Дискуссия была назначена на понедельник. В воскресенье Фонтэн принес этот текст Барбесу, который, однако, несмотря на свое предварительное устное согласие, отказался его подписать. При этом он заявил:
— Ведь это противоречит тому, что было согласовано... Надо, чтобы все, кто хочет, могли свободно задавать вопросы Бланки или мне. Если разъяснение будет сочтено удовлетворительным, собрание решит, является ли обвинение обоснованным или нет.
Бланки так объяснял поведение Барбеса в одном из своих писем: «Он хотел устроить общую свалку. Он бы выставил против меня нескольких забияк из своих приближенных, от которых мне пришлось бы отбиваться, в то время как он оставался бы в стороне молчаливым и важным зрителем. Я же требовал дуэли между Барбесом и Бланки».
Между тем Барбес собрал людей в понедельник как будто бы на диспут. Бланки, естественно, не явился из-за отказа Барбеса подписать условия дуэли. Барбесу напомнили о том, что устно он дал согласие на условия дуэли с Бланки. И здесь-то Барбес вновь проявил свою натуру. Он решительно заявил, что никакого согласия не давал. Тогда его собственные друзья, Фонтэн и Пейр, засвидетельствовали обман Барбеса. Раздались обоснованные возгласы о чести, подлости... Барбес запутался и закричал:
— Пусть пригласят самого господина Бланки!
Он произнес слово «господин», тогда как среди республиканцев после февраля 1848 года было принято обращение «гражданин», й это сразу подорвало доверие к нему. Собравшиеся заключенные стали расходиться, повторяя нелестные слова по адресу Барбеса.
Кто же выиграл в этой истории с несостоявшейся словесной дуэлью? Безусловно Бланки. На другой день на его лекцию по политэкономии явилось необычайно много народу. Более того, раздавались одобрительные возгласы по поводу его поведения и осуждения Барбеса: «Эти буржуа преследуют наших людей, которые их беспокоят и от которых они хотят отделаться!»
Предложение о диспуте было хорошо продуманный тактическим приемом Бланки. Если бы Барбес принял в нем участие на честных условиях, предложенных Бланки, то он наверняка не выиграл бы. «Документ Ташеро» Бланки действительно не писал своей рукой. Это была компиляция, в которой лишь частично содержались сведения, полученные министром Дюшателем в беседах с Бланки. В целом «документ Ташеро» действительно не содержал ничего важного, что уже не было бы известно правительству. Этот факт уже подтвердили многие люди. Оглашения же факта встреч Бланки с Дюшателем во время диспута в крепости Бель-Иль можно было не опасаться.

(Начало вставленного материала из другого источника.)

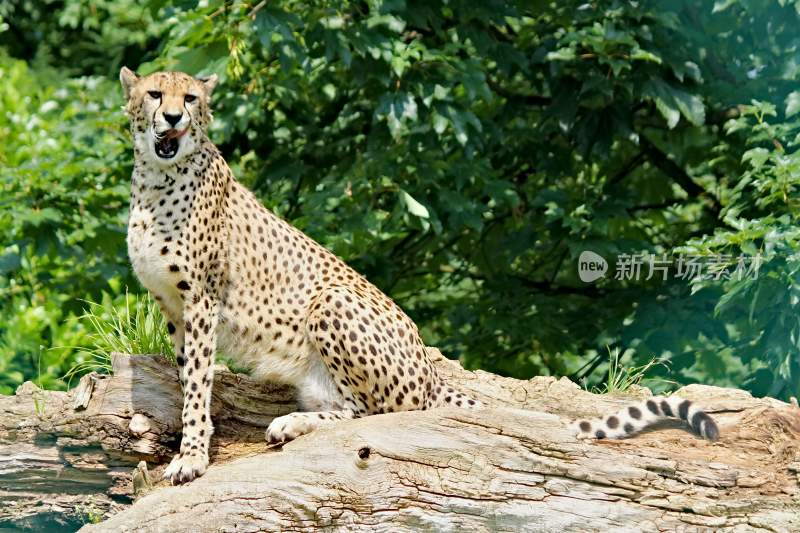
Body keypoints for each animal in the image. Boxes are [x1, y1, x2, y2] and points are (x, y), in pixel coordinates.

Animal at [122, 66, 720, 482]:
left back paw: (291, 424)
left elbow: (198, 384)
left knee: (375, 415)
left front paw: (192, 457)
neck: (155, 182)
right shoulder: (172, 304)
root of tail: (429, 367)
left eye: (190, 99)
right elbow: (188, 376)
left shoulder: (202, 299)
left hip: (332, 301)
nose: (172, 119)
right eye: (154, 95)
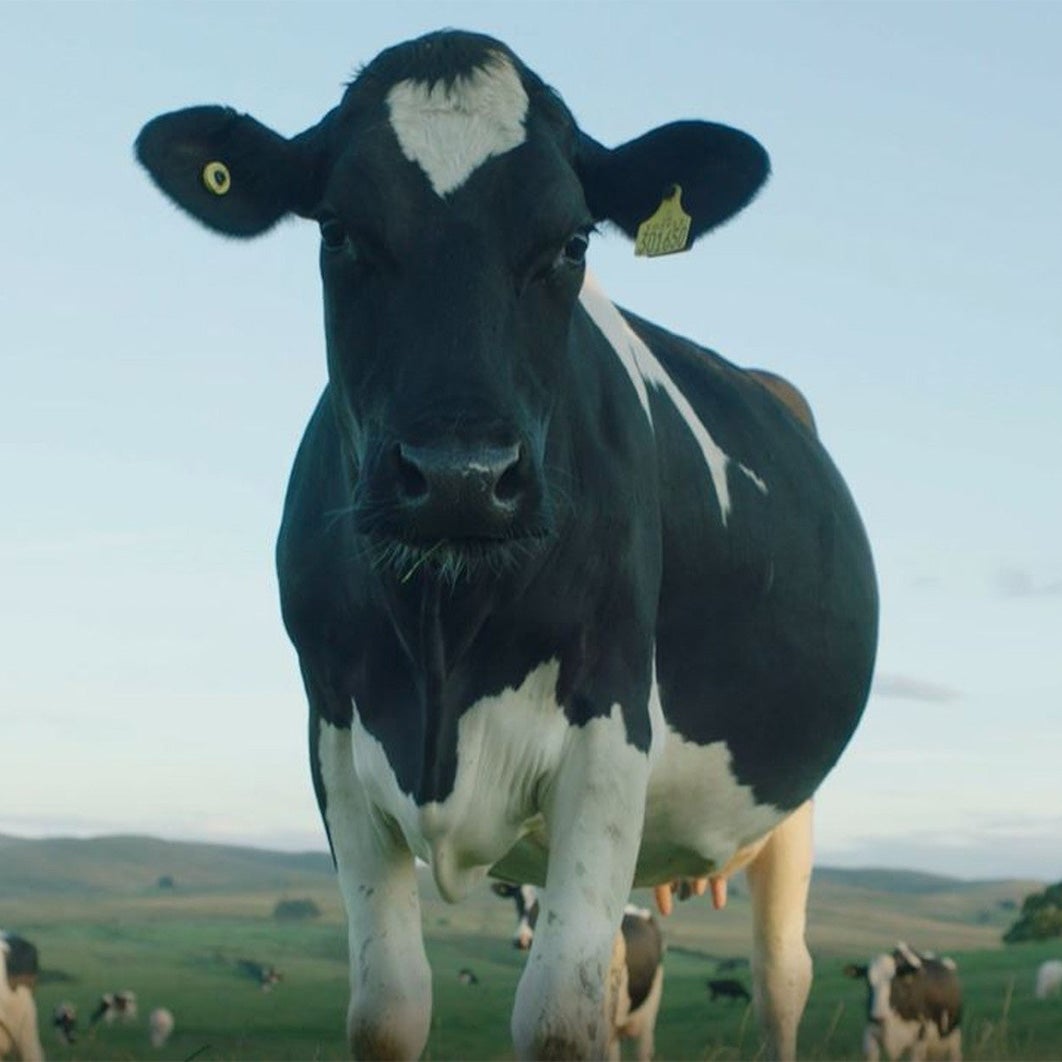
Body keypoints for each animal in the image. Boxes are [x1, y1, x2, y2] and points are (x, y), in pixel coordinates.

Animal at [135, 27, 878, 1060]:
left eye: (572, 242)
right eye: (337, 231)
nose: (460, 476)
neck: (443, 643)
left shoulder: (611, 723)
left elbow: (560, 1019)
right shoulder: (332, 729)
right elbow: (389, 1010)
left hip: (791, 805)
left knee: (781, 979)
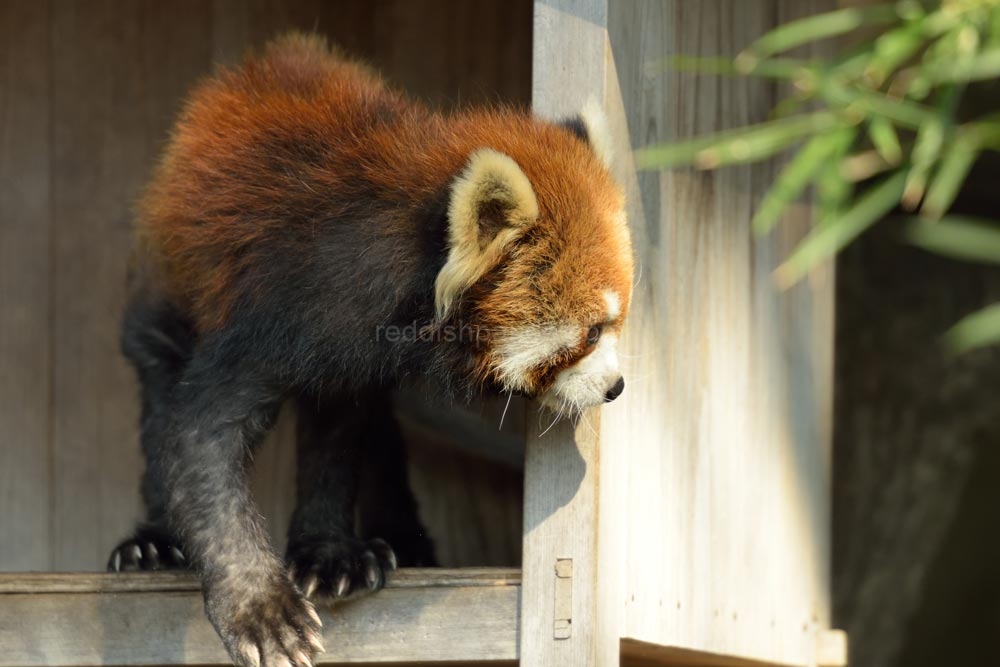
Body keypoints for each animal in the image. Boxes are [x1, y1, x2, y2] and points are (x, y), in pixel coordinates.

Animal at [111, 34, 632, 667]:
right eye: (592, 332)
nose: (616, 387)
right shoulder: (281, 304)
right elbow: (200, 436)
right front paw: (261, 610)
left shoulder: (348, 359)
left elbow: (336, 440)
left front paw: (330, 554)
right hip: (163, 296)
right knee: (160, 396)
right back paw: (153, 544)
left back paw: (395, 542)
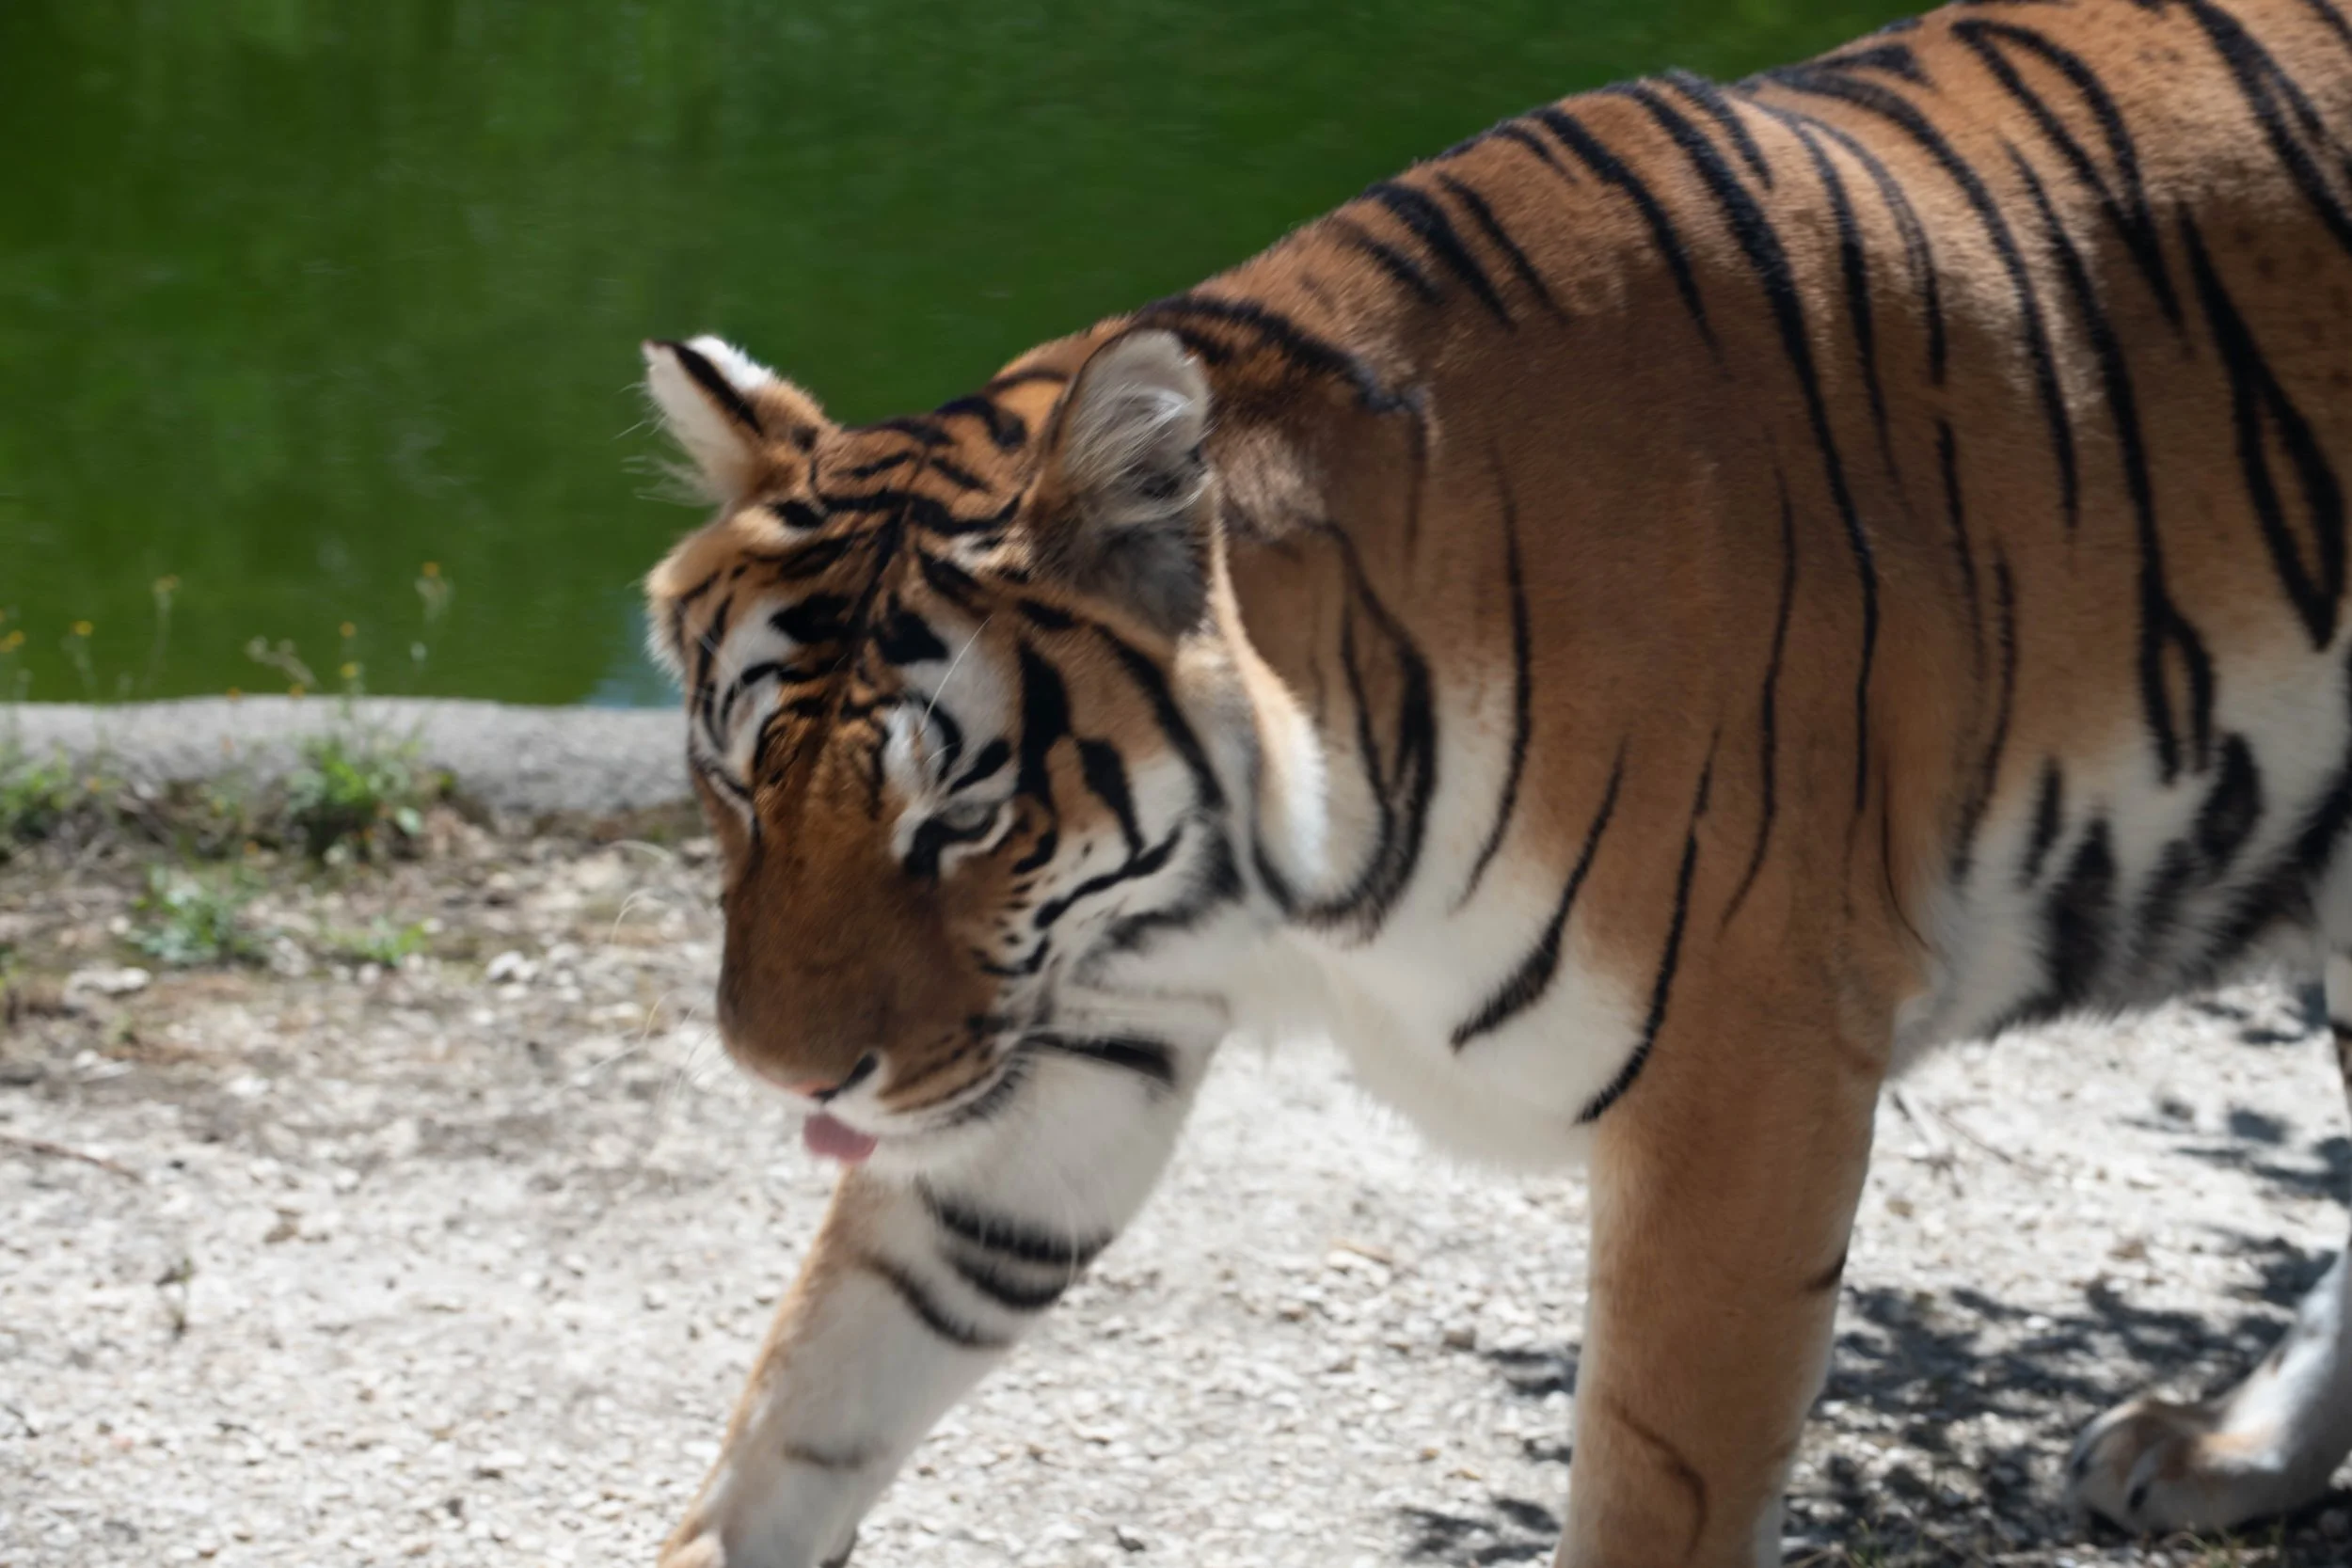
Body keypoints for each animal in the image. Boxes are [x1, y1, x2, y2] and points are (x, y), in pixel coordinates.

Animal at [636, 0, 2352, 1562]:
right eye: (735, 782)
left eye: (963, 819)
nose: (785, 1079)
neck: (1277, 889)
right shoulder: (1080, 1032)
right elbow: (822, 1376)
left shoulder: (1751, 1078)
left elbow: (1653, 1484)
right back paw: (2220, 1454)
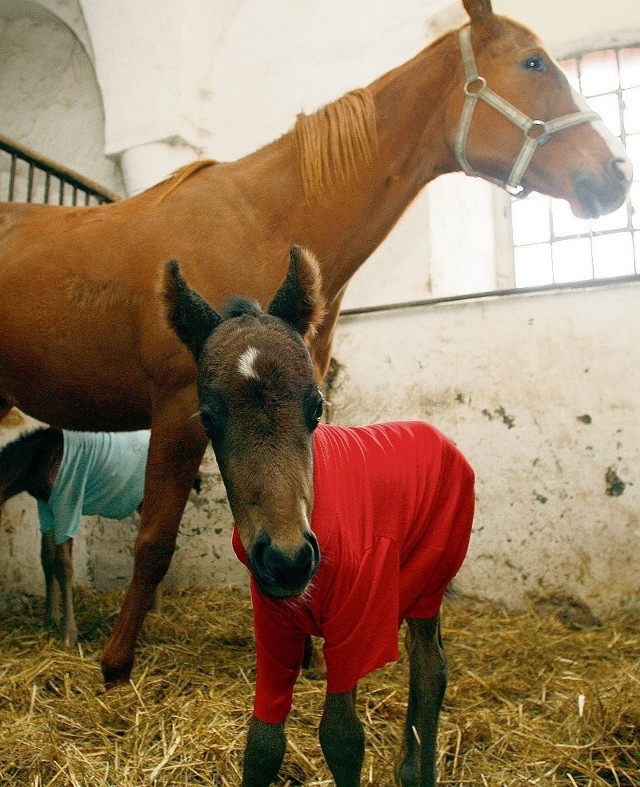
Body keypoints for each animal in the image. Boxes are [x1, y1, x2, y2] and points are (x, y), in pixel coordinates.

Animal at [0, 0, 632, 684]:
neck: (263, 220)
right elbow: (154, 542)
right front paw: (116, 664)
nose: (616, 175)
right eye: (534, 63)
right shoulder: (179, 410)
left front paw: (301, 651)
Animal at [165, 245, 476, 780]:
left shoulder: (356, 619)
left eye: (316, 408)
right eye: (208, 418)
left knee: (430, 666)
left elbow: (343, 738)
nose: (287, 558)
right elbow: (263, 740)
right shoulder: (273, 625)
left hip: (431, 577)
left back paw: (417, 772)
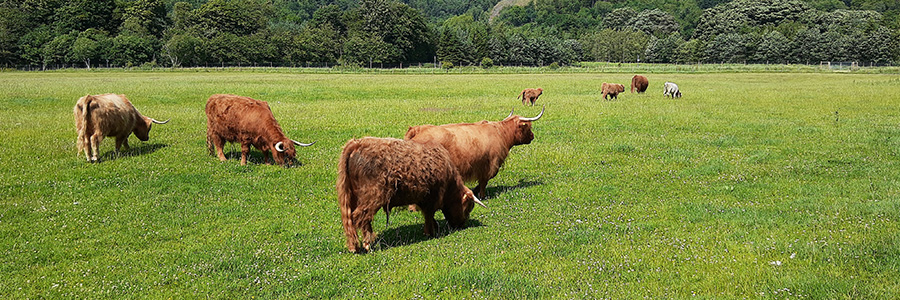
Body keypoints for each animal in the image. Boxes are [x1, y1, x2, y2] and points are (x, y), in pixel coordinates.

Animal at [338, 138, 486, 253]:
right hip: (372, 196)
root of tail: (357, 143)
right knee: (361, 217)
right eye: (468, 208)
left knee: (350, 220)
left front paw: (434, 227)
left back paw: (354, 246)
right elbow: (429, 215)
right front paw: (430, 232)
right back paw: (368, 245)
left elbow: (428, 215)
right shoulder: (432, 199)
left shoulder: (423, 199)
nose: (461, 224)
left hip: (352, 197)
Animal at [406, 105, 544, 199]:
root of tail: (417, 129)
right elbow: (484, 181)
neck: (501, 133)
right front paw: (481, 195)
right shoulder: (491, 164)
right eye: (528, 127)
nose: (532, 136)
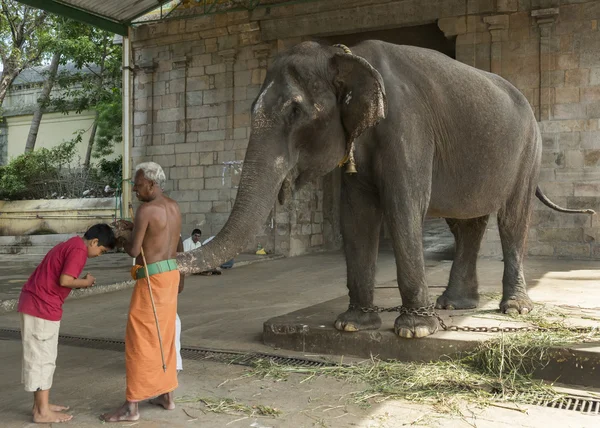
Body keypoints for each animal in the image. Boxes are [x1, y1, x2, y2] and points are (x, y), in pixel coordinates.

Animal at [176, 41, 592, 340]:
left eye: (295, 112)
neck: (346, 55)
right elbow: (357, 215)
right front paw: (351, 325)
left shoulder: (408, 126)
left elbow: (403, 207)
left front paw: (415, 331)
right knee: (466, 224)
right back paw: (454, 305)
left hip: (529, 151)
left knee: (512, 219)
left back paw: (514, 309)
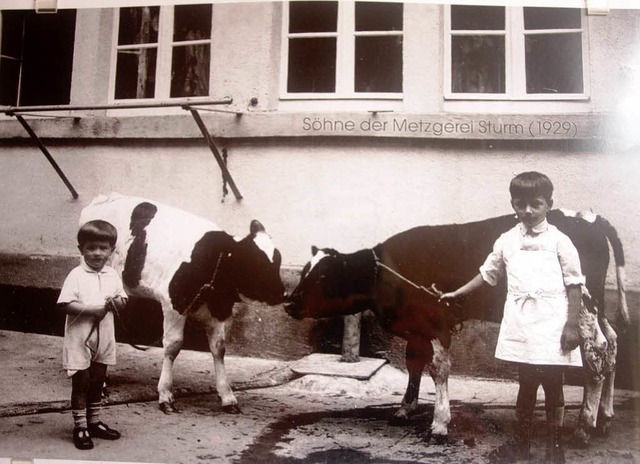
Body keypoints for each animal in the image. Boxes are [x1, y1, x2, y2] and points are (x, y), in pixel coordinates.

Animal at [80, 192, 284, 414]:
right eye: (255, 263)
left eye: (278, 260)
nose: (282, 293)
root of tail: (106, 197)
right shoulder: (173, 305)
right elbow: (173, 346)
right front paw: (165, 395)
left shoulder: (218, 310)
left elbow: (219, 348)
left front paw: (227, 396)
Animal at [284, 210, 632, 446]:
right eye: (303, 272)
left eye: (323, 276)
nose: (288, 302)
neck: (387, 273)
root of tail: (589, 217)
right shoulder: (417, 327)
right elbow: (414, 363)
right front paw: (405, 409)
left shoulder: (438, 322)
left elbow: (438, 369)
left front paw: (439, 423)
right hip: (598, 308)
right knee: (613, 345)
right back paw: (605, 417)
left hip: (582, 306)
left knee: (598, 354)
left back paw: (585, 425)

Но главное преимущество Бланки состояло в разительном контрасте между его деятельностью и поведением Барбеса, как в 1839-м, так и в 1848 году. В то время как Барбес проявлял непоследовательность, например сотрудничал с Ледрю-Ролленом, Бланки вел себя безупречно. В пользу Бланки красноречиво и убедительно говорила его революционная биография.
Барбес в суматохе спора назвал Бланки «господином» и тем самым не столько оскорбил его, сколько обнажил свою буржуазную натуру. Бланки писал по этому поводу Эдуарду Гуте: «Ненависть бестолкова. Барбес одним-единственным словом только что разрушил все иллюзии колонии заключенных. До сих пор верили в его благородный, великодушный, рыцарский характер. Мгновенно увидели обнаженной его душу, разъедаемую желчью. Такая ярость вызывает лишь недоверие. Самая упорная благосклонность к нему была вынуждена открыть глаза...»
Правда, победа Бланки представляется не столь уж полной, как это казалось ему самому. Во всяком случае, срыв диспута Барбесом создал огромную брешь в стене недоверия и ненависти к Бланки, существовавшей в Бель-Иль. Наступила определенная разрядка в отношениях двух кланов. Бланки явно чувствует себя теперь свободнее, спокойнее. Он уже не прячется по углам, он смело глядит в глаза своим товарищам по тюрьме.
Разразившийся в тюрьме Бель-Иль конфликт между Бланки и Барбесом многим казался какой-то нелепой «ярмаркой тщеславия», столкновением амбиций двух деятелей революции, их личным соперничеством. Внешне все так и выглядело. Более того, Барбес действовал исключительно ради своих личных притязаний. Этот «рыцарь революции» вообще не проявлял особых забот о смысле и целях революционной борьбы. Он сводил все к завоеванию власти, а не к преобразованию общества. Его вполне устраивала буржуазная демократия в духе Лед-рю-Роллена. В 1848 году он поэтому и присоединился к нему. Только пылкий темперамент заносил его порой в лагерь крайних революционеров.